Atmos Environ (1994). 2008 Oct;42(33):7590-7599. doi: 10.1016/j.atmosenv.2008.06.041.
School buses contribute substantially to childhood air pollution exposures yet they are rarely quantified in epidemiology studies. This paper characterizes fine particulate matter (PM(2.5)) aboard school buses as part of a larger study examining the respiratory health impacts of emission-reducing retrofits.To assess onboard concentrations, continuous PM(2.5) data were collected during 85 trips aboard 43 school buses during normal driving routines, and aboard hybrid lead vehicles traveling in front of the monitored buses during 46 trips. Ordinary and partial least square regression models for PM(2.5) onboard buses were created with and without control for roadway concentrations, which were also modeled. Predictors examined included ambient PM(2.5) levels, ambient weather, and bus and route characteristics.Concentrations aboard school buses (21 mug/m(3)) were four and two-times higher than ambient and roadway levels, respectively. Differences in PM(2.5) levels between the buses and lead vehicles indicated an average of 7 mug/m(3) originating from the bus's own emission sources. While roadway concentrations were dominated by ambient PM(2.5), bus concentrations were influenced by bus age, diesel oxidative catalysts, and roadway concentrations. Cross validation confirmed the roadway models but the bus models were less robust.These results confirm that children are exposed to air pollution from the bus and other roadway traffic while riding school buses. In-cabin air pollution is higher than roadway concentrations and is likely influenced by bus characteristics.

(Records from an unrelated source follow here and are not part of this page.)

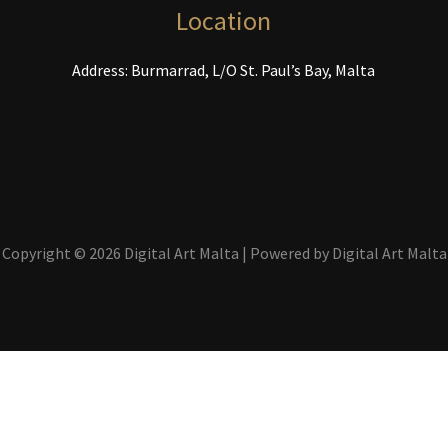
the
t
Location
product
p
page
p
Address: Burmarrad, L/O St. Paul’s Bay, Malta
Copyright © 2026 Digital Art Malta | Powered by Digital Art Malta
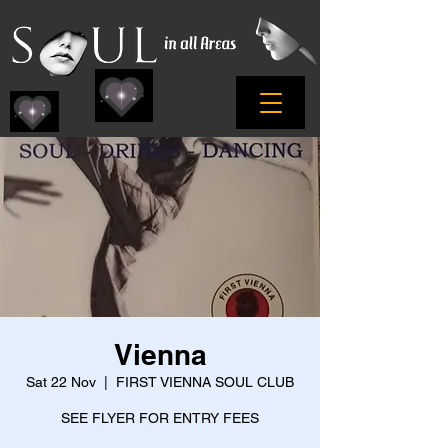
Vienna
Sat 22 Nov
  |  
FIRST VIENNA SOUL CLUB
SEE FLYER FOR ENTRY FEES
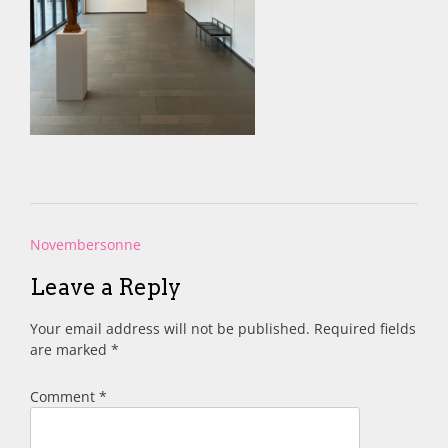
Post
Novembersonne
navigation
Leave a Reply
Your email address will not be published.
Required fields
are marked
*
Comment
*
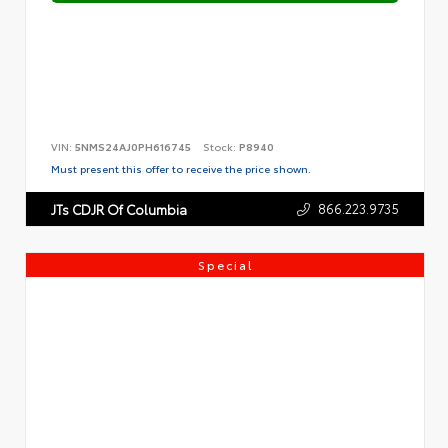
VIN:
5NMS24AJ0PH616745
Stock:
P8940
Must present this offer to receive the price shown.
866.223.9735
JTs CDJR Of Columbia
Special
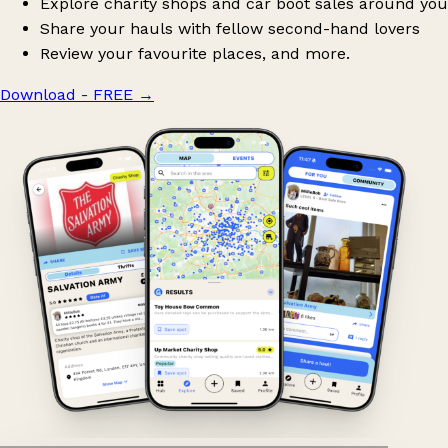
Explore charity shops and car boot sales around you
Share your hauls with fellow second-hand lovers
Review your favourite places, and more.
Download - FREE
→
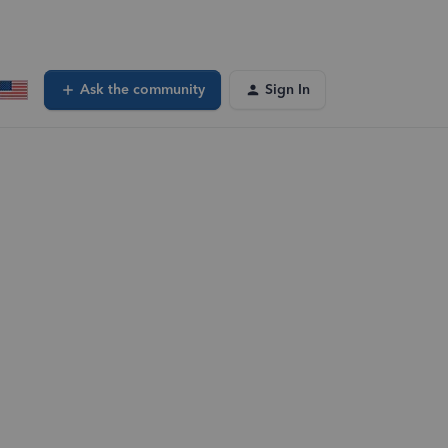
Ask the community
Sign In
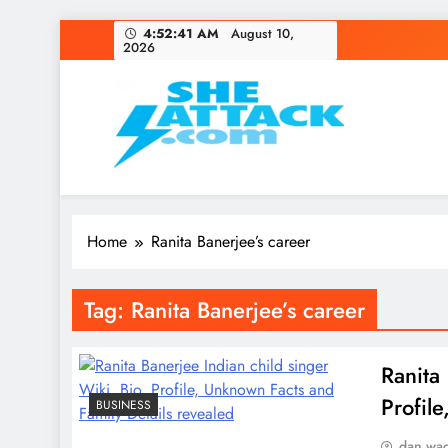
Skip
4:52:41 AM
August 10,
2026
to
content
Read Best Review and T
Home
Ranita Banerjee’s career
Tag:
Ranita Banerjee’s career
Ranita
Profil
BUSINESS
dan wa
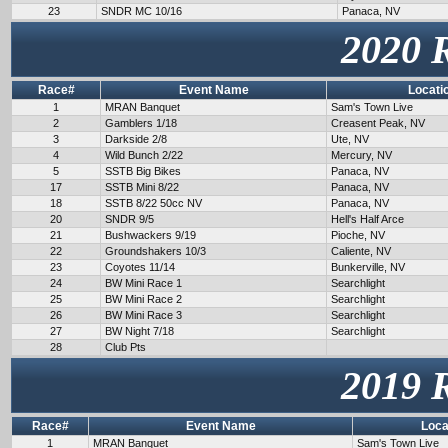
23
SNDR MC 10/16
Panaca, NV
2020 
Race#
Event Name
Locati
1
MRAN Banquet
Sam's Town Live
2
Gamblers 1/18
Creasent Peak, NV
3
Darkside 2/8
Ute, NV
4
Wild Bunch 2/22
Mercury, NV
5
SSTB Big Bikes
Panaca, NV
17
SSTB Mini 8/22
Panaca, NV
18
SSTB 8/22 50cc NV
Panaca, NV
20
SNDR 9/5
Hell's Half Arce
21
Bushwackers 9/19
Pioche, NV
22
Groundshakers 10/3
Caliente, NV
23
Coyotes 11/14
Bunkerville, NV
24
BW Mini Race 1
Searchlight
25
BW Mini Race 2
Searchlight
26
BW Mini Race 3
Searchlight
27
BW Night 7/18
Searchlight
28
Club Pts
2019 
Race#
Event Name
Loca
1
MRAN Banquet
Sam's Town Live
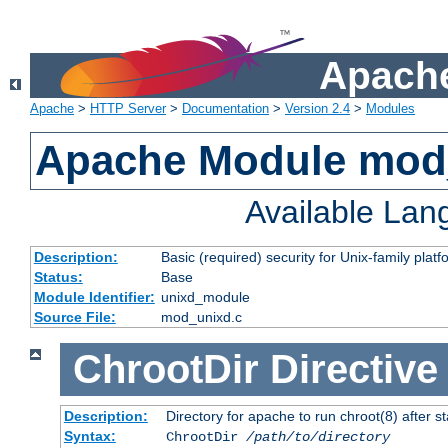
Apache
Apache
>
HTTP Server
>
Documentation
>
Version 2.4
>
Modules
Apache Module mod
Available La
Description:
Basic (required) security for Unix-family platf
Status:
Base
Module Identifier:
unixd_module
Source File:
mod_unixd.c
ChrootDir
Directive
Description:
Directory for apache to run chroot(8) after st
Syntax:
ChrootDir
/path/to/directory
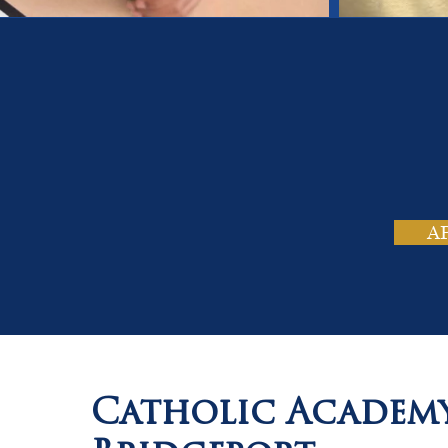
On
Tho
A
Catholic Academ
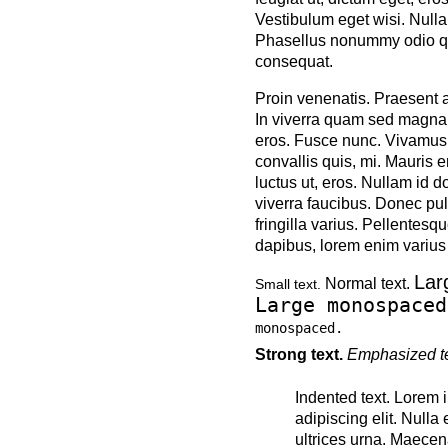
Vestibulum eget wisi. Nulla
Phasellus nonummy odio quis
consequat.
Proin venenatis. Praesent a
In viverra quam sed magna d
eros. Fusce nunc. Vivamus le
convallis quis, mi. Mauris 
luctus ut, eros. Nullam id do
viverra faucibus. Donec pul
fringilla varius. Pellentesqu
dapibus, lorem enim varius 
Lar
Normal text.
Small text.
Large monospaced
monospaced.
Strong text.
Emphasized te
Indented text. Lorem 
adipiscing elit. Nulla
ultrices urna. Maece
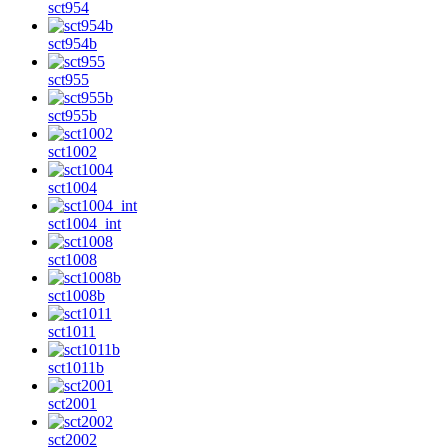
sct954
sct954b
sct955
sct955b
sct1002
sct1004
sct1004_int
sct1008
sct1008b
sct1011
sct1011b
sct2001
sct2002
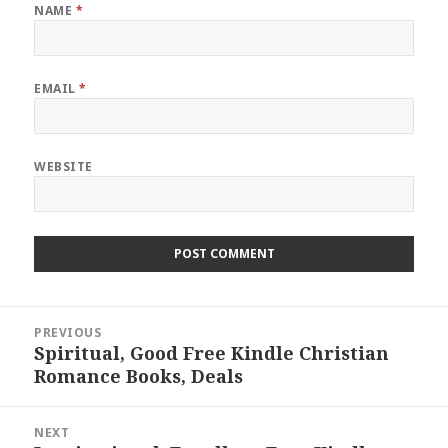
NAME
*
EMAIL
*
WEBSITE
Post
PREVIOUS
navigation
Spiritual, Good Free Kindle Christian
Previous
Romance Books, Deals
post:
NEXT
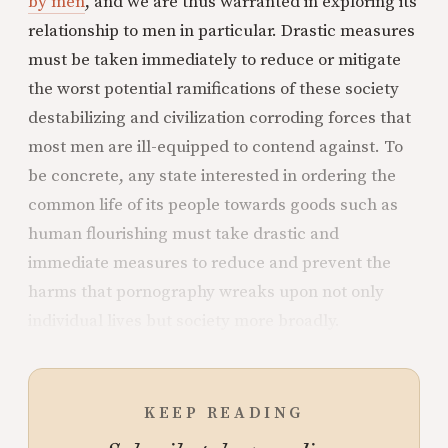
by men
, and we are thus warranted in exploring its
relationship to men in particular. Drastic measures
must be taken immediately to reduce or mitigate
the worst potential ramifications of these society
destabilizing and civilization corroding forces that
most men are ill-equipped to contend against. To
be concrete, any state interested in ordering the
common life of its people towards goods such as
human flourishing must take drastic and
immediate measures to reduce and prevent the
harms that pornography wreaks upon not only
individual lives but society more broadly.
KEEP READING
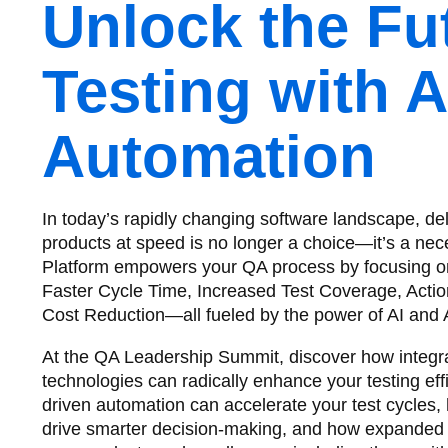
Unlock the Fu
Testing with A
Automation
In today’s rapidly changing software landscape, del
products at speed is no longer a choice—it’s a nec
Platform empowers your QA process by focusing on f
Faster Cycle Time, Increased Test Coverage, Actio
Cost Reduction—all fueled by the power of AI and 
At the QA Leadership Summit, discover how integra
technologies can radically enhance your testing eff
driven automation can accelerate your test cycles,
drive smarter decision-making, and how expanded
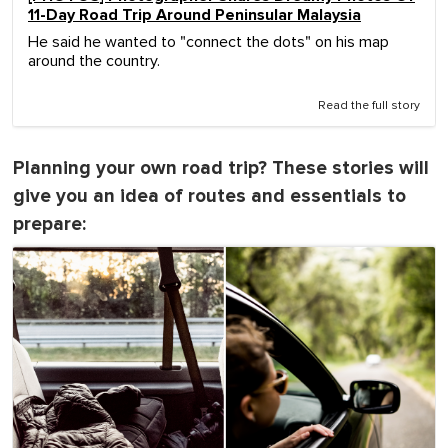
11-Day Road Trip Around Peninsular Malaysia
He said he wanted to "connect the dots" on his map
around the country.
Read the full story
Planning your own road trip? These stories will
give you an idea of routes and essentials to
prepare:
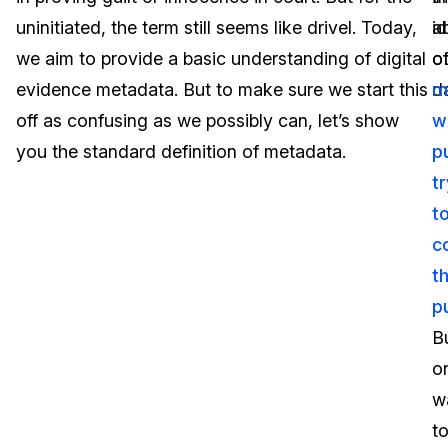
uninitiated, the term still seems like drivel. Today,
a
i
Image Redaction
Education
Blogs
we aim to provide a basic understanding of digital
o
o
Transcription & Translation
Government
Case Studies
evidence metadata. But to make sure we start this
d
m
off as confusing as we possibly can, let’s show
w
Legal
Help Center
you the standard definition of metadata.
p
t
Financial Services
What's New
t
Casinos
Customer Stories
c
t
Media & Entertainment
About Us
p
Call Centers
B
Careers
o
Crisis Centers & Hotlines
Contact Us
w
t
Retail
Partnerships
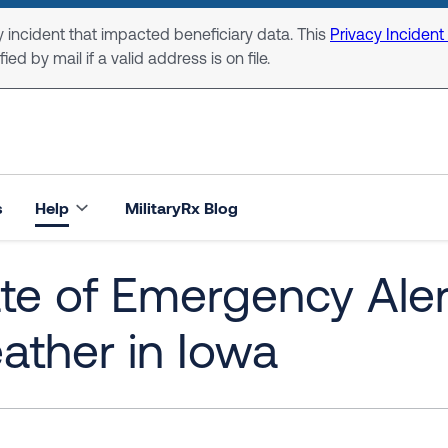
 incident that impacted beneficiary data. This
Privacy Incident
ed by mail if a valid address is on file.
s
Help
MilitaryRx Blog
te of Emergency Aler
ther in Iowa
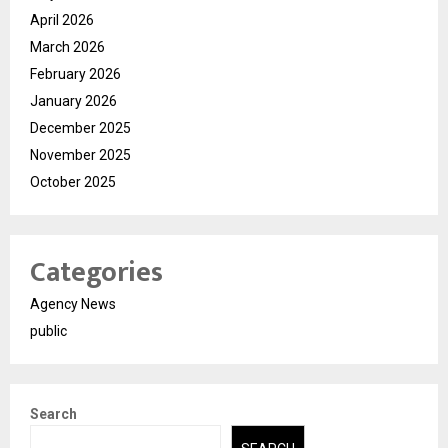
April 2026
March 2026
February 2026
January 2026
December 2025
November 2025
October 2025
Categories
Agency News
public
Search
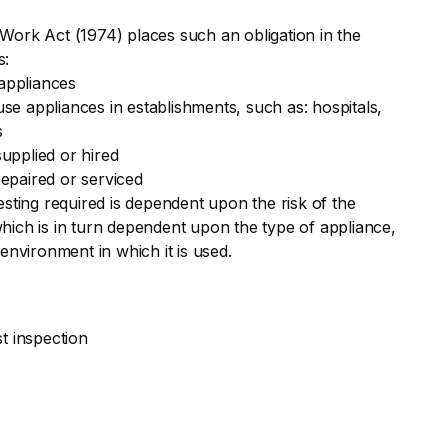
Work Act (1974) places such an obligation in the
s:
appliances
e appliances in establishments, such as: hospitals,
s
upplied or hired
epaired or serviced
esting required is dependent upon the risk of the
hich is in turn dependent upon the type of appliance,
 environment in which it is used.
st inspection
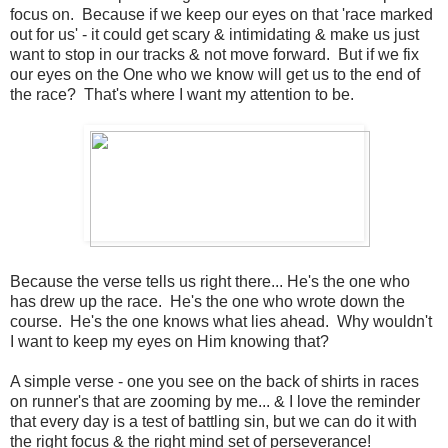
focus on. Because if we keep our eyes on that 'race marked
out for us' - it could get scary & intimidating & make us just
want to stop in our tracks & not move forward. But if we fix
our eyes on the One who we know will get us to the end of
the race? That's where I want my attention to be.
Because the verse tells us right there... He's the one who
has drew up the race. He's the one who wrote down the
course. He's the one knows what lies ahead. Why wouldn't
I want to keep my eyes on Him knowing that?
A simple verse - one you see on the back of shirts in races
on runner's that are zooming by me... & I love the reminder
that every day is a test of battling sin, but we can do it with
the right focus & the right mind set of perseverance!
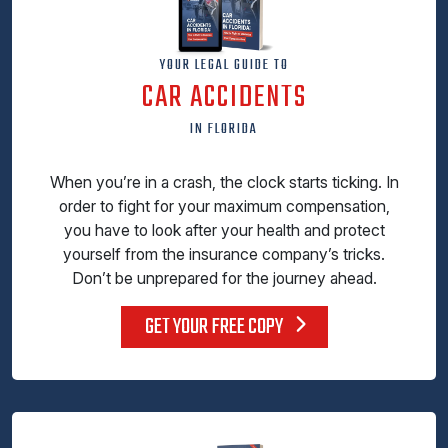
YOUR LEGAL GUIDE TO
CAR ACCIDENTS
IN FLORIDA
When you’re in a crash, the clock starts ticking. In
order to fight for your maximum compensation,
you have to look after your health and protect
yourself from the insurance company’s tricks.
Don’t be unprepared for the journey ahead.
GET YOUR FREE COPY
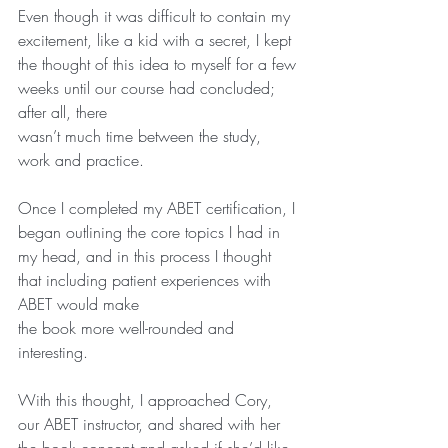
Even though it was difficult to contain my 
excitement, like a kid with a secret, I kept 
the thought of this idea to myself for a few 
weeks until our course had concluded; 
after all, there
wasn’t much time between the study, 
work and practice.    
Once I completed my ABET certification, I 
began outlining the core topics I had in 
my head, and in this process I thought 
that including patient experiences with 
ABET would make
the book more well-rounded and 
interesting.   
With this thought, I approached Cory, 
our ABET instructor, and shared with her 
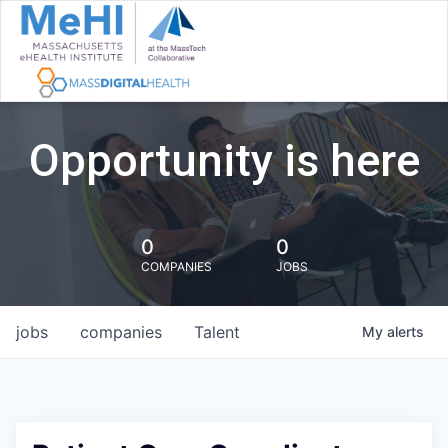
Opportunity is here
0
0
COMPANIES
JOBS
jobs
companies
Talent
My
alerts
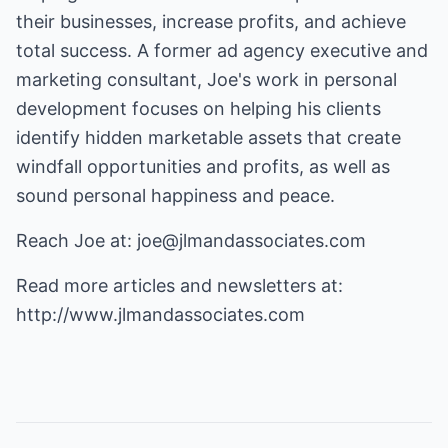
their businesses, increase profits, and achieve
total success. A former ad agency executive and
marketing consultant, Joe's work in personal
development focuses on helping his clients
identify hidden marketable assets that create
windfall opportunities and profits, as well as
sound personal happiness and peace.
Reach Joe at:
joe@jlmandassociates.com
Read more articles and newsletters at:
http://www.jlmandassociates.com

校车是儿童空气污染暴露的重要来源,但在流行病学研究中却很少被量化。作为一项关于减排改造对呼吸健康影响的更大规模研究的一部分,本文对校车上的细颗粒物(PM2.5)进行了特征描述。为评估车内浓度,在43辆校车正常行驶的85趟行程中以及在46趟行程中跟随被监测校车行驶的混合动力先导车辆上,收集了连续的PM2.5数据。建立了有和没有控制道路浓度的校车内PM2.5的普通和偏最小二乘回归模型,同时也对道路浓度进行了建模。所考察的预测因素包括环境PM2.5水平、环境天气以及校车和路线特征。校车内的浓度(21微克/立方米)分别比环境和道路水平高4倍和2倍。校车与先导车辆之间PM2.5水平的差异表明,平均有7微克/立方米来自校车自身的排放源。虽然道路浓度主要受环境PM2.5的影响,但校车浓度受校车使用年限、柴油氧化催化剂和道路浓度的影响。交叉验证证实了道路模型,但校车模型的稳健性较差。这些结果证实,儿童在校车乘车过程中会接触到来自校车和其他道路交通的空气污染。车内空气污染高于道路浓度,并且可能受校车特征的影响。